YOUR TASKS:
1: Using the essay below, explain why the writer stopped objecting to having a Christmas tree. Answer in one to three sentences.
2: Please answer these questions from the essay below, one line each:
(a) What is the writer's wife's name?
(b) In which month did the writer turn 40?
(c) Which film was the writer asking Jesse Eisenberg about?

TEXT FOR ANALYSIS:
▬▬▬

I am neither hot nor a rabbi, although my significant other is a blonde gentile. My wife, Kate, is a lapsed Catholic but arguably not quite as disconnected from Jesus at all as I am from Moses and the lads.
A few years ago, she was adamant we should get a Christmas tree. I was completely against it in the same way I have an instinctive aversion to pork – largely because it’s not something I grew up with. Kate politely pointed out we’d had part of our son’s penis chopped off because of my religion so we should probably call this 1-1. I haven’t kicked up a fuss in the years since.
This year, the first day of Chanukah coincides with Christmas Day, a convergence that would undoubtedly delight the creator of “Chrismukkah”, Seth Cohen of The O.C. fame. The actor tasked with playing that particular loveable, handsome Jew has now graduated to playing middle-aged loveable, handsome Jews and thus Adam Brody has been delighting audiences as the rabbi in Netflix’s Nobody Wants This.
The plot of the series is simply that he is devout, she’s not Jewish and their families are against the union. Think Romeo and Juliet if the Montague clan almost exclusively comprised a bunch of kvetching yentas.
I turned 40 in September and have never so much as dated a Jew, a move that was not deliberate much as Freud might argue otherwise. I recall elderly relatives suggesting “marrying out is letting the Nazis win” in my youth, suggesting an obsession with bloodline purity that, ironically, would not seem out of place coming from Hitler. There was also the more laughable, though no less grotesque, “shiksas are for having fun with”, a line that could be the unofficial tagline of Nobody Wants This.
These thoughts came to mind recently when I interviewed Jesse Eisenberg about his new film, A Real Pain and we bonded over our similar backgrounds. I told him my non-Jewish wife and very Jewish mum had loved the movie and he kept me behind after our allotted time together to ask what my family thought of my marrying out, explaining that there were seventeen thousand gentile women he’d have married but none of them were in New York while he was growing up.
Clearly, like a relegation struggling team playing out a dull, goalless draw with a title contender, I had dragged this Hollywood star down to my level.

▬▬▬

DATASET CONTENT:
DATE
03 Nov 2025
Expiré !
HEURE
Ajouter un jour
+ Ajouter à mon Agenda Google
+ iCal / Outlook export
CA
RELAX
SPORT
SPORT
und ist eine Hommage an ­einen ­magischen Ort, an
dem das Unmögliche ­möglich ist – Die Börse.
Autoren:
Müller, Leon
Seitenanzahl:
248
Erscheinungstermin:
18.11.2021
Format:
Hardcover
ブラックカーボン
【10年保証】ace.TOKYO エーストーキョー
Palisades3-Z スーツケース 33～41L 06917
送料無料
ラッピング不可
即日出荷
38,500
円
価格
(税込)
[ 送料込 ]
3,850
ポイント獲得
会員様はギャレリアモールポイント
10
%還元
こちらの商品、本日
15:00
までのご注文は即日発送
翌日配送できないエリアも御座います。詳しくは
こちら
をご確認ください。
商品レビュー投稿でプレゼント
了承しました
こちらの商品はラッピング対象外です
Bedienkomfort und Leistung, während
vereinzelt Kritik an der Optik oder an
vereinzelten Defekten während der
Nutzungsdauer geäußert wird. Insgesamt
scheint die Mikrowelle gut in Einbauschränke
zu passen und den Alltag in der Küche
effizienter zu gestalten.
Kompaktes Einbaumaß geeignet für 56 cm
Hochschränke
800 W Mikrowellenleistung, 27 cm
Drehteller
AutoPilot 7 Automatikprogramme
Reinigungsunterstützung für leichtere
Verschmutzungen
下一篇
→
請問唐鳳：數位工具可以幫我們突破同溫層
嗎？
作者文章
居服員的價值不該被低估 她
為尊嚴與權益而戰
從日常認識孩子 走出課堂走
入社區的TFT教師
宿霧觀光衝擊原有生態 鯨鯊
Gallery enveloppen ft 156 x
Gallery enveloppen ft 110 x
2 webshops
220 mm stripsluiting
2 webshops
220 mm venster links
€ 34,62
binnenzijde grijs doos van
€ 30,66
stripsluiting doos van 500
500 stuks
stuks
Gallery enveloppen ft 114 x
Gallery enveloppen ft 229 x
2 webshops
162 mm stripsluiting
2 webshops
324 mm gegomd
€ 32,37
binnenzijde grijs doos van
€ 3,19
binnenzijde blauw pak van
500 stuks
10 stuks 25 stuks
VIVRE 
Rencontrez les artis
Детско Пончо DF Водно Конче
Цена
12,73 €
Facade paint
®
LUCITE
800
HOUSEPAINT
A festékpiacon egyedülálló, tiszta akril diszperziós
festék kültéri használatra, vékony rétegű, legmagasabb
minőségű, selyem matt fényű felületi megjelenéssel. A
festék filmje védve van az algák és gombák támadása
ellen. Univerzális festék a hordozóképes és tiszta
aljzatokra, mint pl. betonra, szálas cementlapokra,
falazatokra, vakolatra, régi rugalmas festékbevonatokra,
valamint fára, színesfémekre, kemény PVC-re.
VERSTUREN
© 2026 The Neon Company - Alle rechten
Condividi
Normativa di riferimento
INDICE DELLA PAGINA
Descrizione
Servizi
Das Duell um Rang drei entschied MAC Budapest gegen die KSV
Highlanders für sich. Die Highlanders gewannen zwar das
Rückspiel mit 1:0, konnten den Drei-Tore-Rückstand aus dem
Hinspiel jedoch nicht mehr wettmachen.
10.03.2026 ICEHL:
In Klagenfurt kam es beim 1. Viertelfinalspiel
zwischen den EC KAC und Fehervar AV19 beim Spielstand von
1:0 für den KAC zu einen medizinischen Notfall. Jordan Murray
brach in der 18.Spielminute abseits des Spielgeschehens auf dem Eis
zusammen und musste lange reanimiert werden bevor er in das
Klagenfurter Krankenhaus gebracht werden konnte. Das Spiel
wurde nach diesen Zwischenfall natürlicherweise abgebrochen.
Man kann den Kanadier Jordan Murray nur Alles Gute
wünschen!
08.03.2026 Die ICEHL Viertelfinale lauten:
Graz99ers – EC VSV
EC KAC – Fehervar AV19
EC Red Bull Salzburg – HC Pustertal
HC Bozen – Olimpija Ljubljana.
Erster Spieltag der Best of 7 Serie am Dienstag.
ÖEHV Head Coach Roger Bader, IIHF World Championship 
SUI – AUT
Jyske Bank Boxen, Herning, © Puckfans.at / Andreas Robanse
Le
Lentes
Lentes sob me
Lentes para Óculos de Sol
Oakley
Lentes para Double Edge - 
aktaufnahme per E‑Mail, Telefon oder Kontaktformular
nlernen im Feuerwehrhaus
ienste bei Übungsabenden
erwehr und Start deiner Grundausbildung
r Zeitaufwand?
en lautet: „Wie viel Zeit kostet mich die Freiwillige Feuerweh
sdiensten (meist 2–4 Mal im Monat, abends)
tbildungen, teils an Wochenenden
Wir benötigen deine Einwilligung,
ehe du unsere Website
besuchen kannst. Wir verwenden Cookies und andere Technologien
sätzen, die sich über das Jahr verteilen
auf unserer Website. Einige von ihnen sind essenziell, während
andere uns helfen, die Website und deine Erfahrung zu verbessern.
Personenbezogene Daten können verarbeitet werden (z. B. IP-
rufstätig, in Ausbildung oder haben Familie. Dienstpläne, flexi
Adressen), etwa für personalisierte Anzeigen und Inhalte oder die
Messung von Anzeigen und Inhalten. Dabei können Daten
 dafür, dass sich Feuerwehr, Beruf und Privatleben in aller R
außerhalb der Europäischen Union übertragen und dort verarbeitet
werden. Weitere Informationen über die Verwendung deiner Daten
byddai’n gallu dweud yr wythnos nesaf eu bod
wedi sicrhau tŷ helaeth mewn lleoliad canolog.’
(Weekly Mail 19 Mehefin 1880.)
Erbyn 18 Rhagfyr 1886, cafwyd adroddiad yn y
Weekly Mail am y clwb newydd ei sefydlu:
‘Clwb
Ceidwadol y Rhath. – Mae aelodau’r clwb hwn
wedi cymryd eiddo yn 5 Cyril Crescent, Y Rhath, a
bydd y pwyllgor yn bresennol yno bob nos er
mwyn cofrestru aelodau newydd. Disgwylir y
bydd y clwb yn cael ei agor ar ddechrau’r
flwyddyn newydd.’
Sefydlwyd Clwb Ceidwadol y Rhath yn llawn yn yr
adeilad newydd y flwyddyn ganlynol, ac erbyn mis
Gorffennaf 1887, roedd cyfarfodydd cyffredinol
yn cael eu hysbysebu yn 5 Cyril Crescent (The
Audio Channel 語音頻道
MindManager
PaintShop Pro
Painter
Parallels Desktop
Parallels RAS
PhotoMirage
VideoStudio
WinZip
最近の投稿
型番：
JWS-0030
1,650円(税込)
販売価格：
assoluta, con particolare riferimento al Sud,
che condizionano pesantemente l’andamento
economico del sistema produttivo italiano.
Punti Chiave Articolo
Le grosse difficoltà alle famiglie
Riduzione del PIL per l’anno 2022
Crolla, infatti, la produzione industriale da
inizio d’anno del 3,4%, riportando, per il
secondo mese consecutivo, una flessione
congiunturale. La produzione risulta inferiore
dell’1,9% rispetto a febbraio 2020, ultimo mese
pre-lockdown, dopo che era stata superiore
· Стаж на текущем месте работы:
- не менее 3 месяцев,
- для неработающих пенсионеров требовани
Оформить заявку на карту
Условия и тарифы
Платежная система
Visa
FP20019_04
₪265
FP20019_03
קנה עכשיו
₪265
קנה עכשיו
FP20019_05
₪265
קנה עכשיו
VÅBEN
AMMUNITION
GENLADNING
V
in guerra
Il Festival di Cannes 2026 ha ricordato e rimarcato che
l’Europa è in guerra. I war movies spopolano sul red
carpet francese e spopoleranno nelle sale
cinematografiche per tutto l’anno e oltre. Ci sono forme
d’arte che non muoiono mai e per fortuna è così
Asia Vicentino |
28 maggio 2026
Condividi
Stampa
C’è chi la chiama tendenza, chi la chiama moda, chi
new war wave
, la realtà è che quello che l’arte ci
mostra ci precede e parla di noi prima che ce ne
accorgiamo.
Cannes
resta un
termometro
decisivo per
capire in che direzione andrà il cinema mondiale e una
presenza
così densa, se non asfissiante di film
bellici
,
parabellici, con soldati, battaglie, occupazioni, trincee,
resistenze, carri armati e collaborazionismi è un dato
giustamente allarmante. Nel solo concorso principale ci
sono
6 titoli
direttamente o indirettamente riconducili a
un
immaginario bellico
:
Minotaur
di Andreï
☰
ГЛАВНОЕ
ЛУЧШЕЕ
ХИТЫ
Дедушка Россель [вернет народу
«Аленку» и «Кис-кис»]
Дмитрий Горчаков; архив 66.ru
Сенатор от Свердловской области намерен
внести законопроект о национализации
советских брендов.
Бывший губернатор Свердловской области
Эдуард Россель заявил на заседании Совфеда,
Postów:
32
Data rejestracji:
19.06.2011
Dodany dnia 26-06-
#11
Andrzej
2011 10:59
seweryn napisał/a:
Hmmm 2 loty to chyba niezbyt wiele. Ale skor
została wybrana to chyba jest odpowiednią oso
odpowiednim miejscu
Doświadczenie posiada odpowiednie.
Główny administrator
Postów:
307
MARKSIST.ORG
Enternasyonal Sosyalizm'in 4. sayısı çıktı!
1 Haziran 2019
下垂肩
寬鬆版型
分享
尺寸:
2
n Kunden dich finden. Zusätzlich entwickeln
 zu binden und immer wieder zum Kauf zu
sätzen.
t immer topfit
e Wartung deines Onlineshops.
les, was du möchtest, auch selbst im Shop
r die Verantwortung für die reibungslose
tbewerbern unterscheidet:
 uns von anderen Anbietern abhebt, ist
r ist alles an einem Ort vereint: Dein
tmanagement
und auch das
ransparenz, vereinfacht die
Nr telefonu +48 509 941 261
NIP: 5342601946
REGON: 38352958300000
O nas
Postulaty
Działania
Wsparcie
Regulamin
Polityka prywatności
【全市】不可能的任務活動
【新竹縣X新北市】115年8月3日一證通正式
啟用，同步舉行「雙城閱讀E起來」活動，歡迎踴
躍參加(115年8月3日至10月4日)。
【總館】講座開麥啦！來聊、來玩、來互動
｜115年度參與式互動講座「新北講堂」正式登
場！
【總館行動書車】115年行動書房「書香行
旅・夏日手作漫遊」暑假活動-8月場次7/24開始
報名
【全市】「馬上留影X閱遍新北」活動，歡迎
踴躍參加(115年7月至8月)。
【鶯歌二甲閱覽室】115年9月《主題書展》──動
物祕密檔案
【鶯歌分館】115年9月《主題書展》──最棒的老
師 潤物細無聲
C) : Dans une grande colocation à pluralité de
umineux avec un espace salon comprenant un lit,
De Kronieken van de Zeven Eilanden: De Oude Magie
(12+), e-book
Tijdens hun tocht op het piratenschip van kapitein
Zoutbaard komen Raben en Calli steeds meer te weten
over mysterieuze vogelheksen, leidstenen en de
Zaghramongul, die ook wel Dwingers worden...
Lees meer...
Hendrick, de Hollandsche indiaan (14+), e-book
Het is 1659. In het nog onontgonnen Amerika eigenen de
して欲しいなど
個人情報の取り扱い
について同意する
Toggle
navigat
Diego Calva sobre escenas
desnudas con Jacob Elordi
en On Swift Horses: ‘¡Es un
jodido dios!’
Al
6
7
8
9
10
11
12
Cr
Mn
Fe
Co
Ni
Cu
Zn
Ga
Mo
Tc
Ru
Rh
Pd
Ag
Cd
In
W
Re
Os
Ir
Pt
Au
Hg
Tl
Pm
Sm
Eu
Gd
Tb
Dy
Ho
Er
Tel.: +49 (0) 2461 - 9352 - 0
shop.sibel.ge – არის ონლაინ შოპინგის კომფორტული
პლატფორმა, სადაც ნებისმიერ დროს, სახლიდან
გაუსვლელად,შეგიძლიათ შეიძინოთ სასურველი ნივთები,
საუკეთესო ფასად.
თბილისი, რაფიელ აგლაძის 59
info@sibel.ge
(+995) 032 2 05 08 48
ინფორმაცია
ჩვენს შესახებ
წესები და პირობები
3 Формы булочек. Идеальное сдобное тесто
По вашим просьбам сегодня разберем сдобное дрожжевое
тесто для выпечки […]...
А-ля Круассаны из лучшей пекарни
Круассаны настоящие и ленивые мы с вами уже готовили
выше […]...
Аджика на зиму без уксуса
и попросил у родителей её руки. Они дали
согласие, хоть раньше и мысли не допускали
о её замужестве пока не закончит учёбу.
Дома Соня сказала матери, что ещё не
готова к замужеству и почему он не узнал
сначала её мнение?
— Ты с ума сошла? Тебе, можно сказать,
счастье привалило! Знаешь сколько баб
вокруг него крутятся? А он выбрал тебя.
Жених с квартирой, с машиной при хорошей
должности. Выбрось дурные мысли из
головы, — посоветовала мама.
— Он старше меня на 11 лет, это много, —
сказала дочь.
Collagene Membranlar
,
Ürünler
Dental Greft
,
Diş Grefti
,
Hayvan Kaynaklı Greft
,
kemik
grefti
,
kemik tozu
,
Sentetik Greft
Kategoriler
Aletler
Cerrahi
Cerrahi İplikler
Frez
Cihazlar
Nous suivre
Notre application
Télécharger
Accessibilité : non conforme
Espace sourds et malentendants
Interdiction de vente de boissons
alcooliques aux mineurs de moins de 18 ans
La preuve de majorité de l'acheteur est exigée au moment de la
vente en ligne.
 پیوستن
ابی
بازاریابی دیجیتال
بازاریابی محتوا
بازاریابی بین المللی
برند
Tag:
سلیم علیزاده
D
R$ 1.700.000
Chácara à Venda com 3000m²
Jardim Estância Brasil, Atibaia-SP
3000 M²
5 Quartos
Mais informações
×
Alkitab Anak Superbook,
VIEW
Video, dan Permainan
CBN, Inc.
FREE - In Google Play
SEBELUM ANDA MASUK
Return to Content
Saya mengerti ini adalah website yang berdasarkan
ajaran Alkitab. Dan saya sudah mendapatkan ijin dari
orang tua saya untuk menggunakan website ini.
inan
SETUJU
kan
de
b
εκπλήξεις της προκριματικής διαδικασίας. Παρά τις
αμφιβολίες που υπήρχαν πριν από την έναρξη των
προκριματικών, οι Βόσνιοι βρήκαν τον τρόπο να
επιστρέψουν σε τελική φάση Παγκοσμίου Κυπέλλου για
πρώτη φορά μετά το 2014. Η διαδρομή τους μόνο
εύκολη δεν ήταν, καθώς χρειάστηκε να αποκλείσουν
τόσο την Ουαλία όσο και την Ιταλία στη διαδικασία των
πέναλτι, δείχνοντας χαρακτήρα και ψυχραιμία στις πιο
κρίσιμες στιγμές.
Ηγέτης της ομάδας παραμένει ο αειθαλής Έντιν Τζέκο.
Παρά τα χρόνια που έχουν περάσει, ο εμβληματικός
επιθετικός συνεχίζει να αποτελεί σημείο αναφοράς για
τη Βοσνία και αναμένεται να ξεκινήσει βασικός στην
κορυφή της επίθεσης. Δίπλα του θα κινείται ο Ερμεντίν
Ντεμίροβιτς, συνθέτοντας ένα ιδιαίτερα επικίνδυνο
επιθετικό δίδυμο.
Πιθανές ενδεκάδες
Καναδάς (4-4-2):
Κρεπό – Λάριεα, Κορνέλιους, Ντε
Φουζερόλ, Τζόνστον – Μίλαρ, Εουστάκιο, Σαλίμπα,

▬▬▬

ANSWERS TO THE EXERCISE:
1: Kate pointed out that they had circumcised their son because of the writer's religion, so they should call the matter 1-1. Since then the writer hasn't made a fuss about the tree.

2:
(a) Kate
(b) September
(c) A Real Pain